● PROBLEM
Provide an exact copy of the data, excluding the images.
START DATA FOR THIS TASK
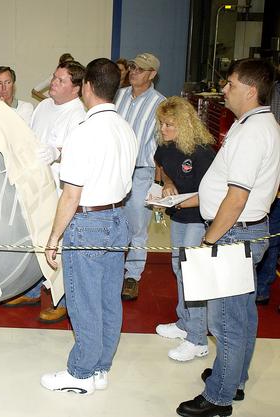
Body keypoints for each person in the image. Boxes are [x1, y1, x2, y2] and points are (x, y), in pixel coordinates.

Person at [177, 59, 280, 417]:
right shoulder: (255, 124)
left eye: (230, 84)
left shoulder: (253, 131)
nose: (223, 90)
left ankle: (219, 397)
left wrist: (209, 241)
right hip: (245, 233)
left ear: (251, 90)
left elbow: (236, 198)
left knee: (225, 322)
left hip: (233, 235)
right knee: (242, 316)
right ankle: (233, 376)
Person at [40, 58, 137, 395]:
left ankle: (80, 372)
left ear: (87, 88)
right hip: (117, 219)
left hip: (88, 222)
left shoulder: (84, 132)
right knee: (110, 300)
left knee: (83, 302)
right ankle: (100, 368)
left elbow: (71, 194)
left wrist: (54, 237)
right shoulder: (125, 129)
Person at [5, 61, 87, 324]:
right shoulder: (43, 107)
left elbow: (80, 153)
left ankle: (61, 300)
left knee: (58, 246)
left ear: (76, 89)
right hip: (34, 187)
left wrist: (57, 152)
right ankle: (30, 291)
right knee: (34, 242)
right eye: (54, 77)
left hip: (59, 191)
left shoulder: (78, 115)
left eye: (61, 81)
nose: (53, 83)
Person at [151, 97, 215, 362]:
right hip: (178, 215)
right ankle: (184, 322)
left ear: (185, 124)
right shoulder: (166, 147)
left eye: (170, 125)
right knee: (179, 268)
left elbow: (214, 194)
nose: (164, 129)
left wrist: (177, 200)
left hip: (198, 218)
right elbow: (160, 166)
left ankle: (198, 339)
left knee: (193, 274)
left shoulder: (203, 152)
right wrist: (167, 184)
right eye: (162, 124)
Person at [114, 52, 166, 300]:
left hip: (141, 172)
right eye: (133, 67)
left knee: (137, 226)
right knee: (114, 221)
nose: (134, 72)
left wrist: (159, 181)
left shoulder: (160, 104)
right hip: (114, 170)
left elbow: (164, 144)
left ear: (152, 74)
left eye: (141, 69)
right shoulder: (119, 96)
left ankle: (132, 275)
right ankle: (113, 270)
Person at [255, 70, 280, 308]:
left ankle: (261, 287)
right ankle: (261, 288)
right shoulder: (274, 91)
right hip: (274, 183)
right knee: (271, 237)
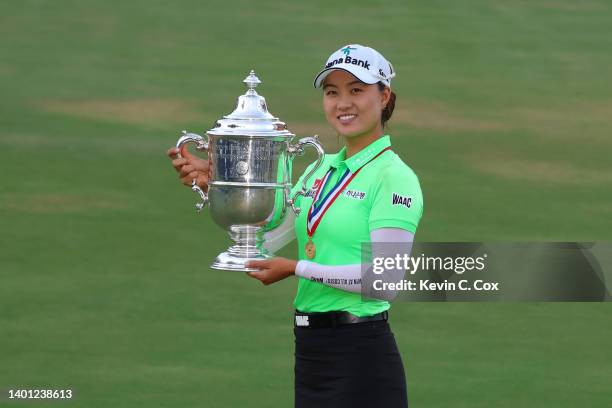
END DATA FOR THIS TASK
● YOUR SOLUTION
Body keypoints for each person in the image. Boxes are [x1, y1, x2, y2] and points are (x, y), in pixel coordinates.

Person at [177, 59, 280, 417]:
right shoulder: (255, 124)
left eye: (230, 84)
left shoulder: (253, 131)
nose: (223, 90)
left ankle: (219, 397)
left wrist: (209, 241)
right hip: (245, 233)
left ear: (251, 90)
left elbow: (236, 198)
left knee: (225, 322)
left hip: (233, 235)
right knee: (242, 316)
right ankle: (233, 376)
Person at [40, 58, 137, 395]:
left ankle: (80, 372)
left ear: (87, 88)
right hip: (117, 219)
left hip: (88, 222)
left shoulder: (84, 132)
right knee: (110, 300)
left knee: (83, 302)
right ankle: (100, 368)
left elbow: (71, 194)
left wrist: (54, 237)
right shoulder: (125, 129)
Person at [5, 61, 87, 324]:
right shoulder: (43, 107)
left elbow: (80, 153)
left ankle: (61, 300)
left knee: (58, 246)
left ear: (76, 89)
right hip: (34, 187)
left wrist: (57, 152)
right ankle: (30, 291)
right knee: (34, 242)
right eye: (54, 77)
left hip: (59, 191)
left shoulder: (78, 115)
left eye: (61, 81)
nose: (53, 83)
Person at [151, 97, 215, 362]:
right hip: (178, 215)
right ankle: (184, 322)
left ear: (185, 124)
right shoulder: (166, 147)
left eye: (170, 125)
right knee: (179, 268)
left elbow: (214, 194)
nose: (164, 129)
left wrist: (177, 200)
left hip: (198, 218)
right elbow: (160, 166)
left ankle: (198, 339)
left knee: (193, 274)
left shoulder: (203, 152)
right wrist: (167, 184)
right eye: (162, 124)
Person at [114, 52, 166, 300]:
left hip: (141, 172)
right eye: (133, 67)
left knee: (137, 226)
right knee: (114, 221)
nose: (134, 72)
left wrist: (159, 181)
left shoulder: (160, 104)
right hip: (114, 170)
left elbow: (164, 144)
left ear: (152, 74)
left eye: (141, 69)
right shoulder: (119, 96)
left ankle: (132, 275)
right ankle: (113, 270)
Person at [255, 70, 280, 308]:
left ankle: (261, 287)
right ankle: (261, 288)
right shoulder: (274, 91)
right hip: (274, 183)
right knee: (271, 237)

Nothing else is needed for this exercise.